As Vitalii Hersak, Lieutenant Colonel of the Armed Forces of Ukraine, former Advisor to the Head and former First Deputy Head of the Foreign Intelligence Service of Ukraine, states in his blog on the Korrespondent website, today, there is a lot of talk about modernising the military and industrial sector, reforming the army according to NATO standards and Ukraine's new place in the future international security system, but not enough attention is paid to strengthening the national intelligence agencies.
According to V. Hersak, even having the toughest army on the continent, due to weak intelligence, we will not be able to adequately use our strategic potential and will always remain only "junior partners" for powerful states. With the end of the hot phase of the war with the Russian Federation, the need for a powerful Ukrainian intelligence service will not disappear, but will only grow. This may be our main competitive advantage and security specialisation in the coming decades. Instead, we still face a whole range of issues in this area.

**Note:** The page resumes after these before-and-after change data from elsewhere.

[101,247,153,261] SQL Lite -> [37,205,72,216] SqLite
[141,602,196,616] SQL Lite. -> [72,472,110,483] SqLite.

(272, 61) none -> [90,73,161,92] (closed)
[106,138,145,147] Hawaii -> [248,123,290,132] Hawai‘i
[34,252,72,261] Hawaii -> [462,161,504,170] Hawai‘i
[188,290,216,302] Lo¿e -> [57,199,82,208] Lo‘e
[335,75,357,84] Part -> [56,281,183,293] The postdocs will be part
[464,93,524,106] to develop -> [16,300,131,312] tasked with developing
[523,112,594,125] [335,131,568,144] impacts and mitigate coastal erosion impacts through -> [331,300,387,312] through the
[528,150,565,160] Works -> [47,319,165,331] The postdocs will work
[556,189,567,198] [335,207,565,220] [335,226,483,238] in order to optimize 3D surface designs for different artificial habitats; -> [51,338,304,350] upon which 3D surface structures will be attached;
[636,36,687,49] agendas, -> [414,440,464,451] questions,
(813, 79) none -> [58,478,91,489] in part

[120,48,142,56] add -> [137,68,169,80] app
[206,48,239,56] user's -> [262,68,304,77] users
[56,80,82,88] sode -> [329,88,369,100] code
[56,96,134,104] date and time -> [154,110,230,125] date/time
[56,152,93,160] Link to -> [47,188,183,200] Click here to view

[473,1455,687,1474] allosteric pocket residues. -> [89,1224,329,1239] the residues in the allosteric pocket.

Due to the lack of its own subjectivity and clear guidelines for geopolitical choices, for almost the entire period of Ukraine's modern history, there was no political demand for high-quality intelligence work and understanding of its role in the system of public administration. The Ukrainian authorities still lack a culture of cooperation between the government and the security and intelligence agencies. It should also be said frankly that "poisoners of presidential candidates", "fugitive traitors", "stealers of state secrets", "oligarchs' proteges", "career generals of enemy security and intelligence agencies", "citizens of the aggressor state", "destroyers of archives and equipment" – all of these are about former heads of our security agencies. Although the lustration of 2014-2015 allowed us to get rid of old dubious personnel, it did not prevent the arrival of new crooks and did not contribute to a real qualitative renewal. Due to unrealistic expectations and the inability to make a meaningful career, the professional level of managers has dropped significantly, the initiative has ceased, and professional abilities and skills have fallen by the wayside. As noted by the author, since the separation of the intelligence sector from the SBU (Security Service of Ukraine) system, it has never been headed by a specialist from within.
For a long period of time, Ukrainian authorities could not understand the true functionality of the Foreign Intelligence Agency, its capabilities and importance for the state. That is why, since the beginning of the full-scale war, the Defence Intelligence of Ukraine has become synonymous with the word "intelligence" itself, which has increasingly taken over the functions of army special forces. The existing systemic problems are invisible while our security and intelligence agencies bravely perform military tasks (sabotage, drone attacks, precision-guided strikes, elimination of mid-level collaborators, cyber-attacks, etc.), but this is not the work they can and should be doing.
If we had a government demand for truly powerful intelligence, it would have long ago been at the level of the CIA, MI6 and MOSAD, would have become a real "nightmare" for the Russian military and political elite, and all those Yanukovychs and their associates would have already been doing their first 10 years of imprisonment at homeland or turned into granite gravestones in Moscow cemeteries.
The former intelligence officer believes that the big backstage battle around Russia is just beginning, so it is now imperative to change the attitude of the political class to the national intelligence institution and to master it as an effective tool for planning and implementing Ukraine's state policy.